### Data extract:

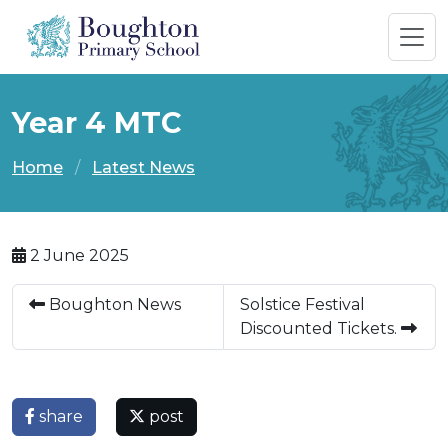
Year 4 MTC
Home
Latest News
2 June 2025
Boughton News
Solstice Festival
Discounted Tickets.
share
post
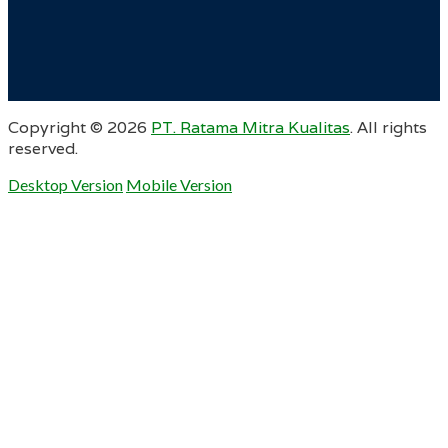
Copyright ©
2026
PT. Ratama Mitra Kualitas
. All rights
reserved.
Desktop Version
Mobile Version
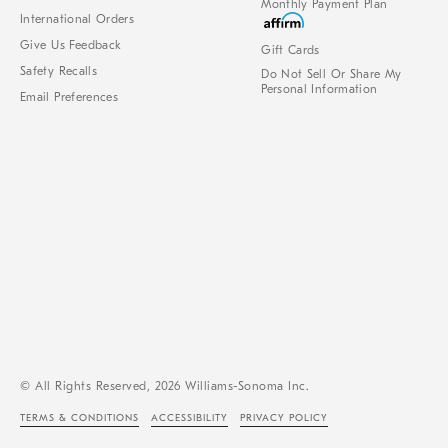
Monthly Payment Plan
International Orders
Give Us Feedback
Gift Cards
Safety Recalls
Do Not Sell Or Share My
Personal Information
Email Preferences
© All Rights Reserved, 2026 Williams-Sonoma Inc.
TERMS & CONDITIONS
ACCESSIBILITY
PRIVACY POLICY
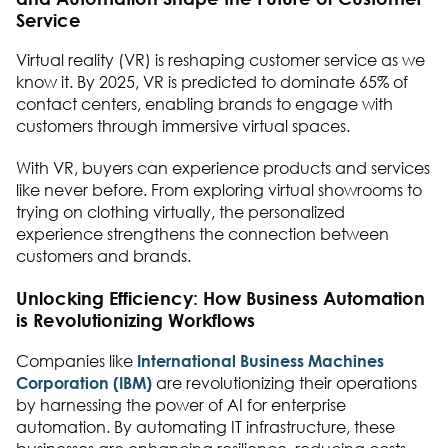
Service
Virtual reality (VR) is reshaping customer service as we
know it. By 2025, VR is predicted to dominate 65% of
contact centers, enabling brands to engage with
customers through immersive virtual spaces.
With VR, buyers can experience products and services
like never before. From exploring virtual showrooms to
trying on clothing virtually, the personalized
experience strengthens the connection between
customers and brands.
Unlocking Efficiency: How Business Automation
is Revolutionizing Workflows
Companies like
International Business Machines
Corporation (IBM)
are revolutionizing their operations
by harnessing the power of AI for enterprise
automation. By automating IT infrastructure, these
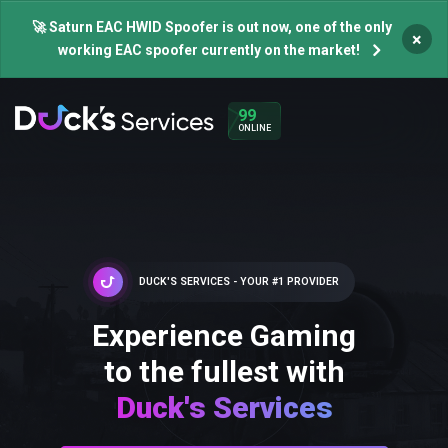
🚀 Saturn EAC HWID Spoofer is out now, one of the only
×
working EAC spoofer currently on the market!
99
ONLINE
DUCK'S SERVICES - YOUR #1 PROVIDER
Experience Gaming
to the fullest with
Duck's Services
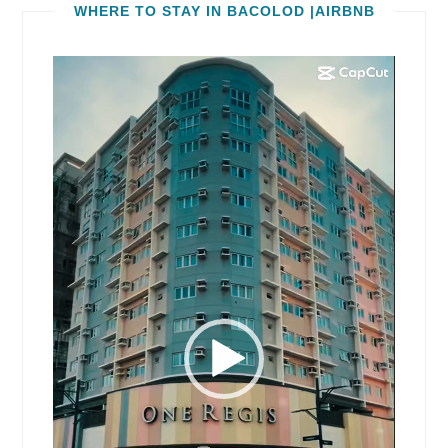
WHERE TO STAY IN BACOLOD |AIRBNB
Video
Player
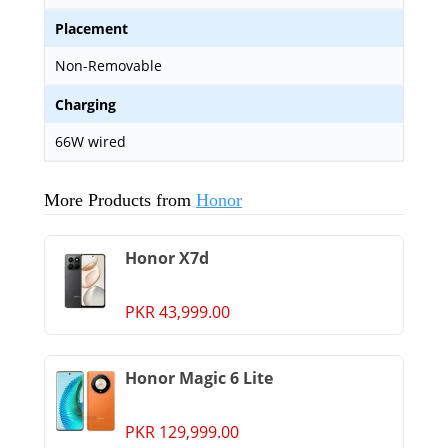
Placement
Non-Removable
Charging
66W wired
More Products from
Honor
Honor X7d
PKR 43,999.00
Honor Magic 6 Lite
PKR 129,999.00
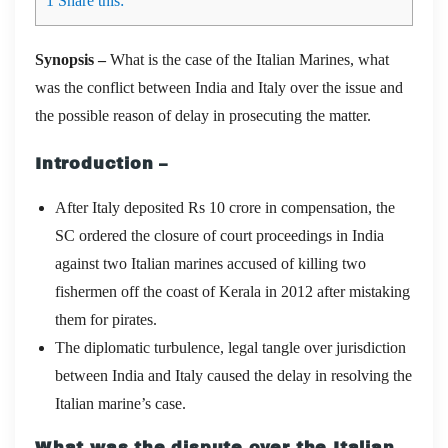
1
Share this:
Synopsis –
What is the case of the Italian Marines, what
was the conflict between India and Italy over the issue and
the possible reason of delay in prosecuting the matter.
Introduction –
After Italy deposited Rs 10 crore in compensation, the
SC ordered the closure of court proceedings in India
against two Italian marines accused of killing two
fishermen off the coast of Kerala in 2012 after mistaking
them for pirates.
The diplomatic turbulence, legal tangle over jurisdiction
between India and Italy caused the delay in resolving the
Italian marine’s case.
What was the dispute over the Italian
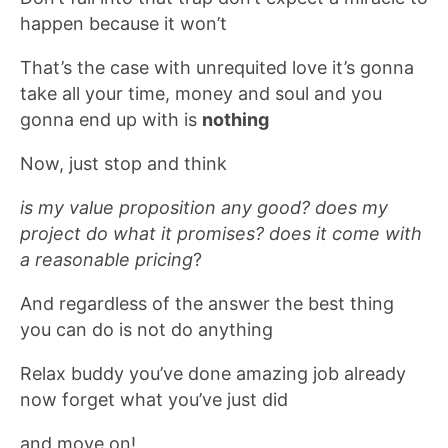
happen because it won’t
That’s the case with unrequited love it’s gonna
take all your time, money and soul and you
gonna end up with is
nothing
Now, just stop and think
is my value proposition any good? does my
project do what it promises?
does it come with
a reasonable pricing
?
And regardless of the answer the best thing
you can do is not do anything
Relax buddy you’ve done amazing job already
now forget what you’ve just did
and move on!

### Your task:
Transcribe exactly the lines that run from the first line of the records above through the line with "are revolutionizing their operations", and include both of those lines; pictures stay out.

### Answer to this task:
Year 4 MTC
Home
Latest News
2 June 2025
Boughton News
Solstice Festival
Discounted Tickets.
share
post
Copyright ©
2026
PT. Ratama Mitra Kualitas
. All rights
reserved.
Desktop Version
Mobile Version
Monthly Payment Plan
International Orders
Give Us Feedback
Gift Cards
Safety Recalls
Do Not Sell Or Share My
Personal Information
Email Preferences
© All Rights Reserved, 2026 Williams-Sonoma Inc.
TERMS & CONDITIONS
ACCESSIBILITY
PRIVACY POLICY
Service
Virtual reality (VR) is reshaping customer service as we
know it. By 2025, VR is predicted to dominate 65% of
contact centers, enabling brands to engage with
customers through immersive virtual spaces.
With VR, buyers can experience products and services
like never before. From exploring virtual showrooms to
trying on clothing virtually, the personalized
experience strengthens the connection between
customers and brands.
Unlocking Efficiency: How Business Automation
is Revolutionizing Workflows
Companies like
International Business Machines
Corporation (IBM)
are revolutionizing their operations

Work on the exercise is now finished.